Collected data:
━━━━━━━━━━━━━━━━━━━━━━━━━━━━━━

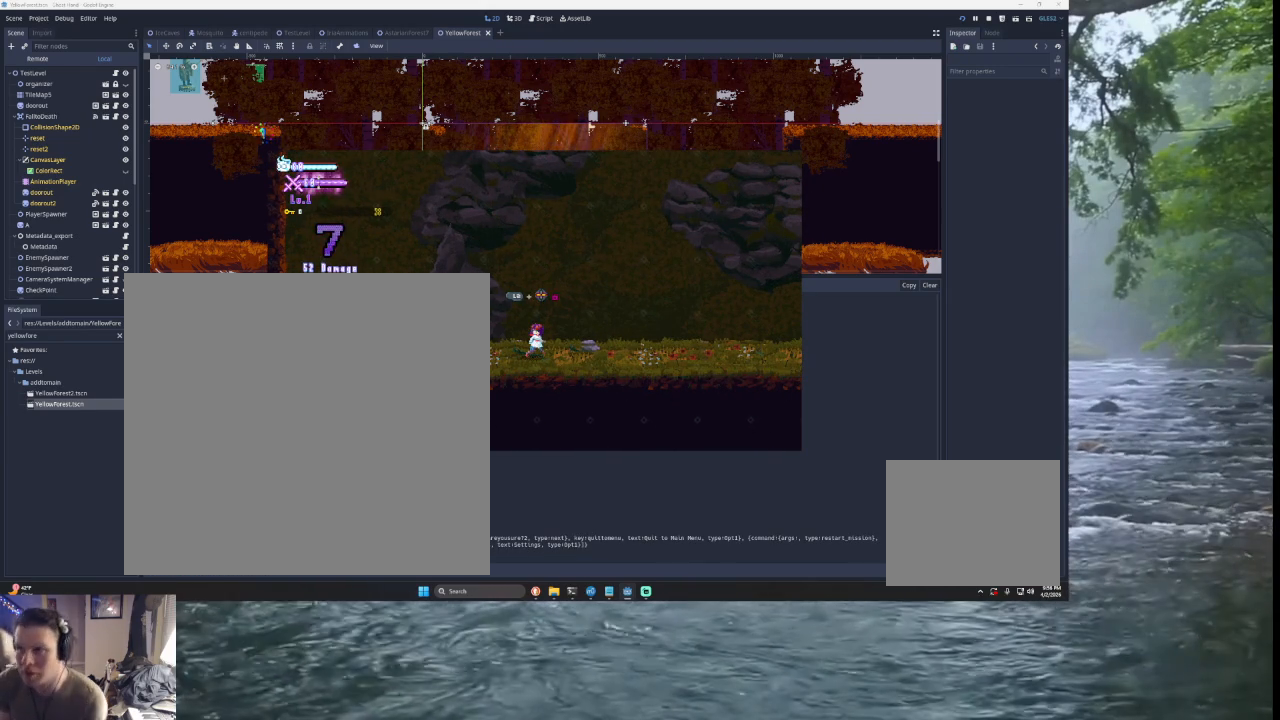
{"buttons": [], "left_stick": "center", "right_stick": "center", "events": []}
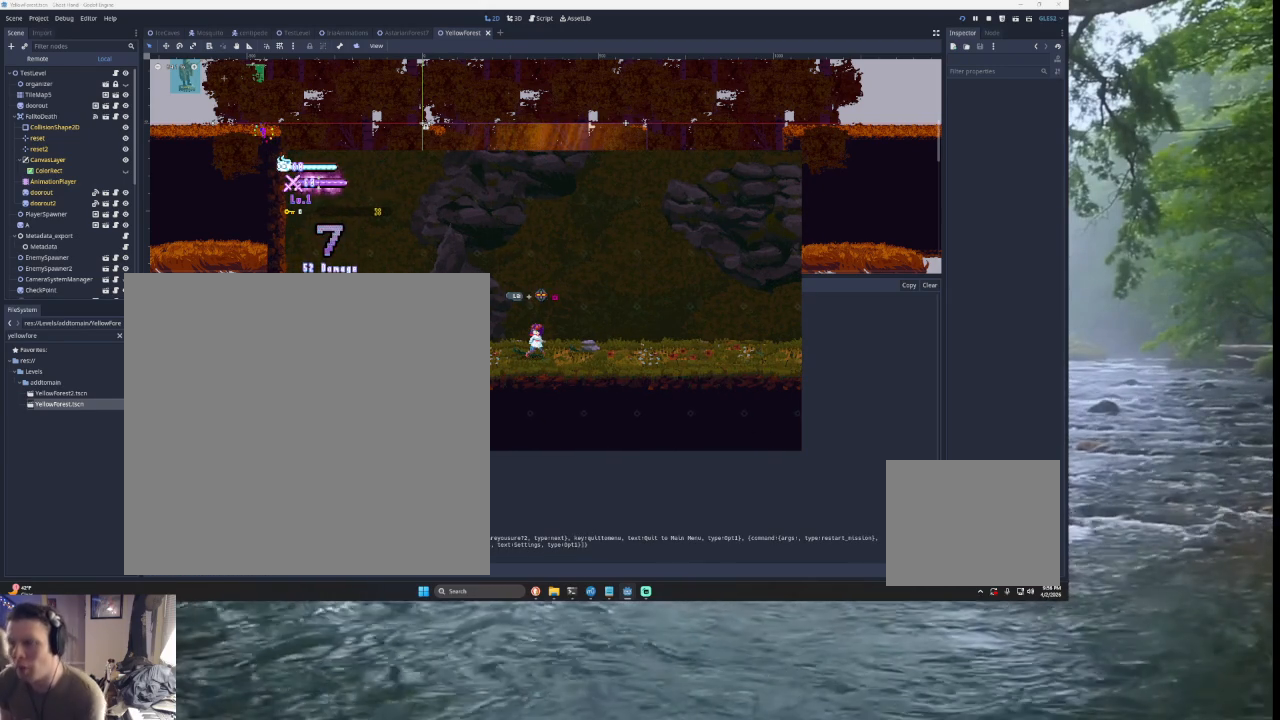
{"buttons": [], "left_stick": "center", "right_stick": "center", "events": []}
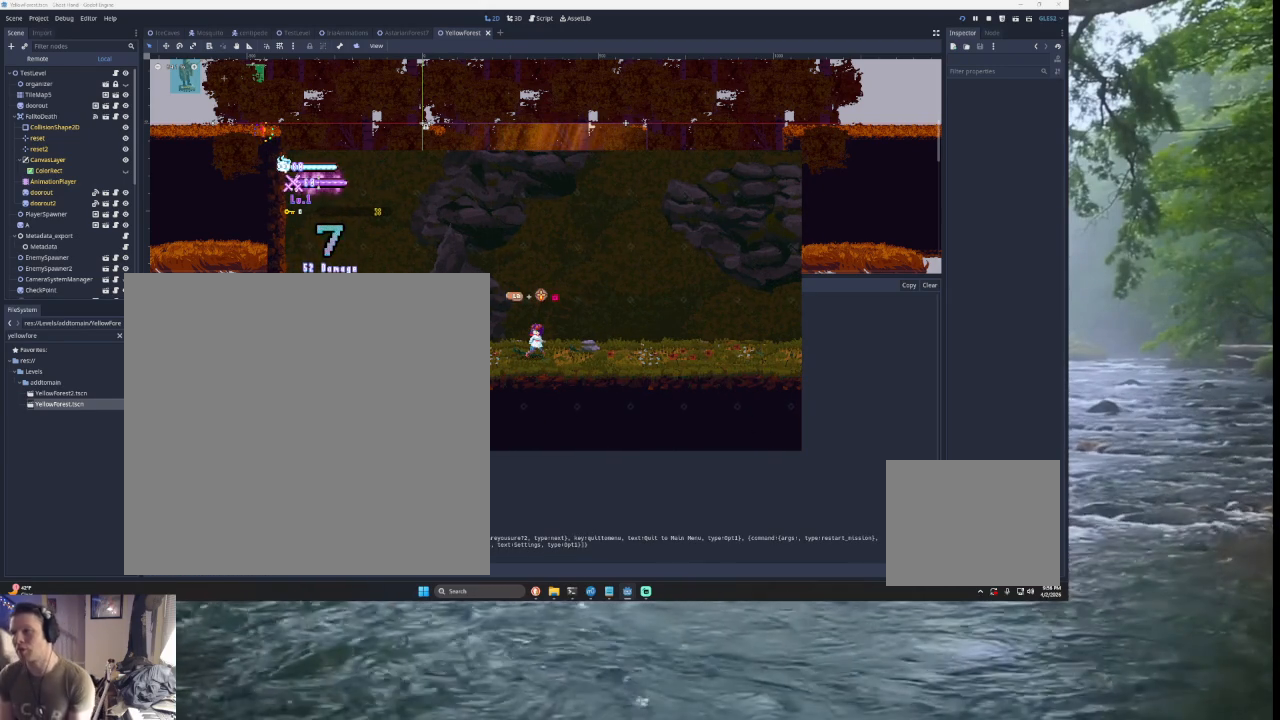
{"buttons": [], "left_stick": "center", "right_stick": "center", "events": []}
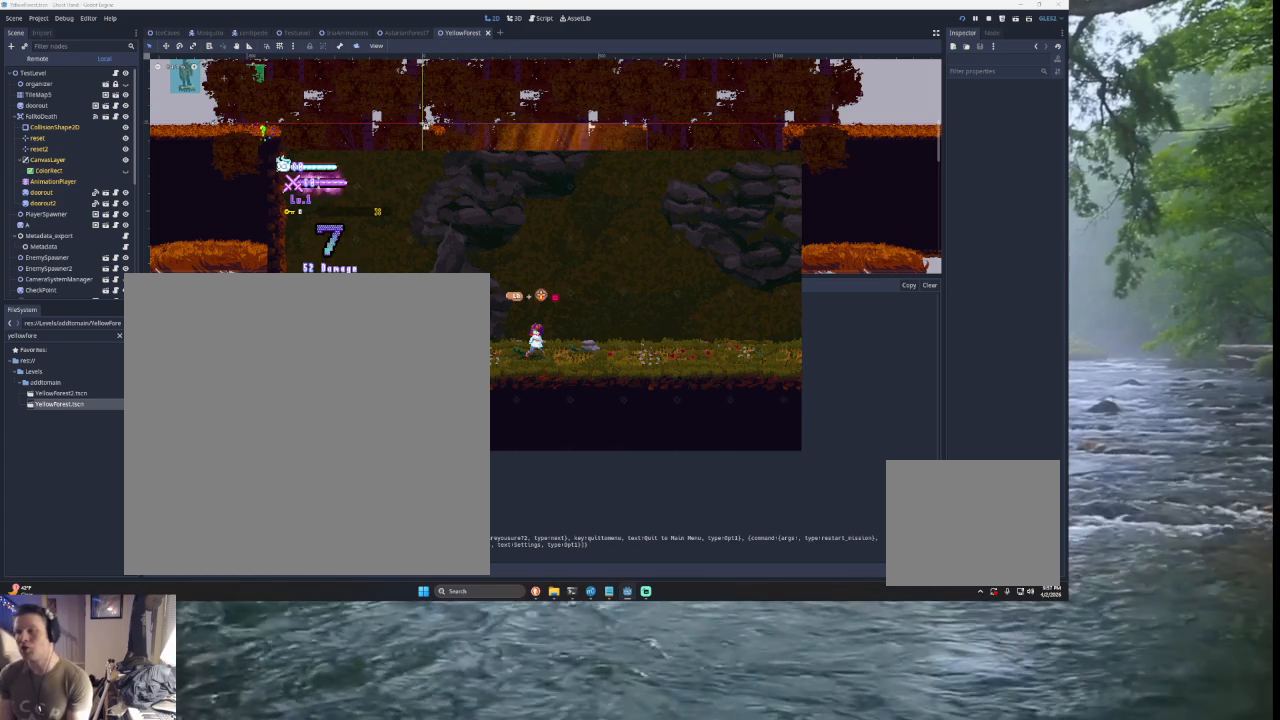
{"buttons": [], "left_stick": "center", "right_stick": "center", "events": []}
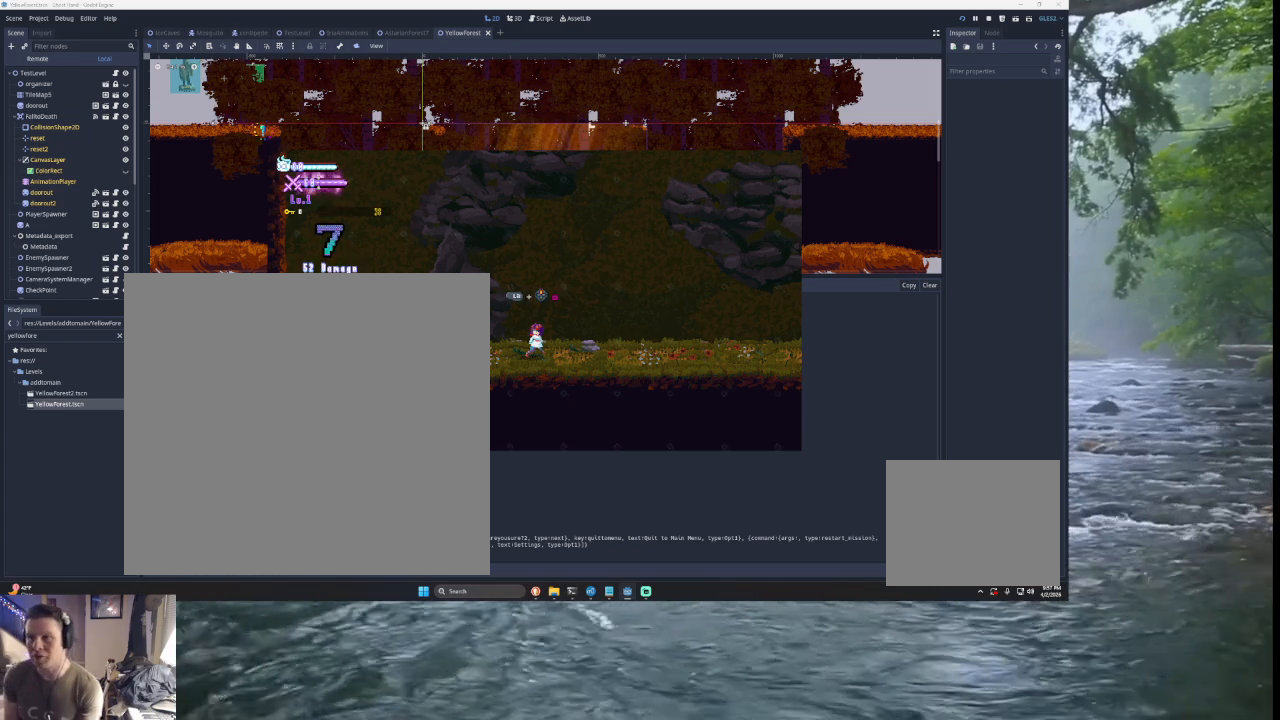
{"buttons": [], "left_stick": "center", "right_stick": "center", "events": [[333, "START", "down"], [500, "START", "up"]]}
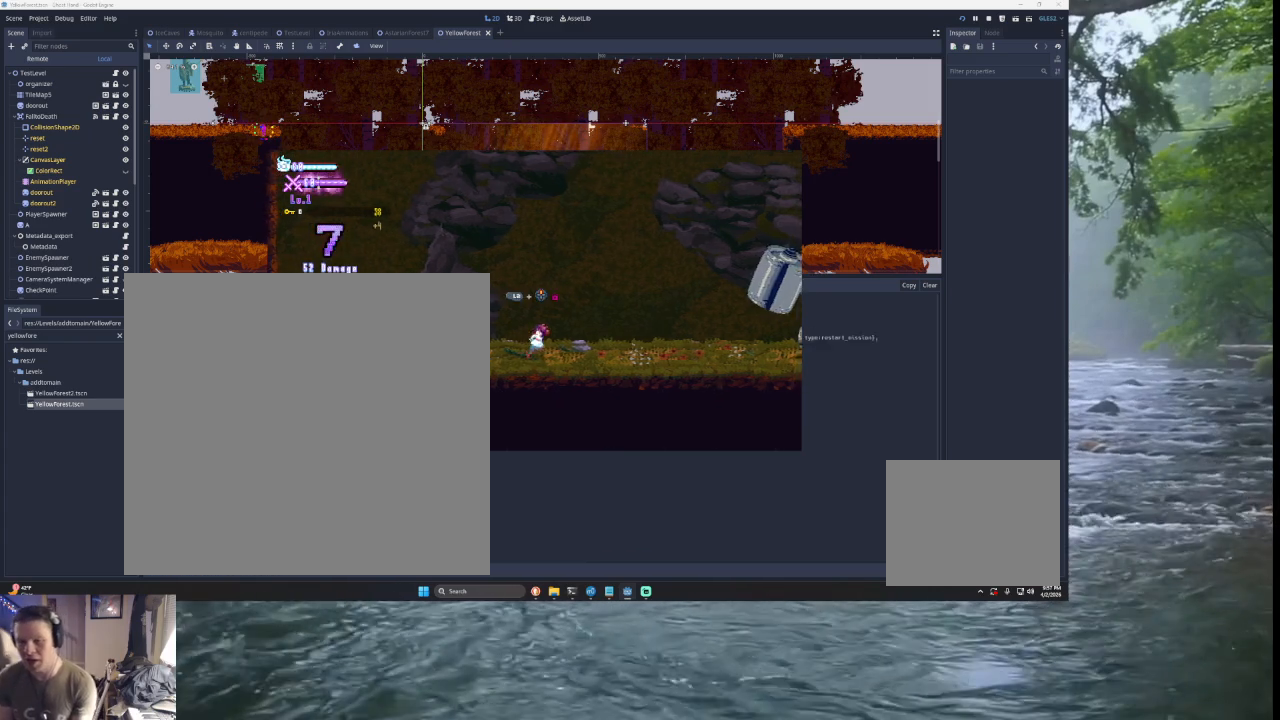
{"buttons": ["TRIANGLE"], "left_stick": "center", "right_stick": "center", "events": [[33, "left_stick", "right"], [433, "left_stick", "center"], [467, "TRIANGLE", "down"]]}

━━━━━━━━━━━━━━━━━━━━━━━━━━━━━━

Reproduce each entry precisely; the pictures stay out.

{"buttons": [], "left_stick": "center", "right_stick": "center", "events": []}
{"buttons": [], "left_stick": "center", "right_stick": "center", "events": []}
{"buttons": [], "left_stick": "center", "right_stick": "center", "events": []}
{"buttons": [], "left_stick": "center", "right_stick": "center", "events": []}
{"buttons": [], "left_stick": "center", "right_stick": "center", "events": [[333, "START", "down"], [500, "START", "up"]]}
{"buttons": ["TRIANGLE"], "left_stick": "center", "right_stick": "center", "events": [[33, "left_stick", "right"], [433, "left_stick", "center"], [467, "TRIANGLE", "down"]]}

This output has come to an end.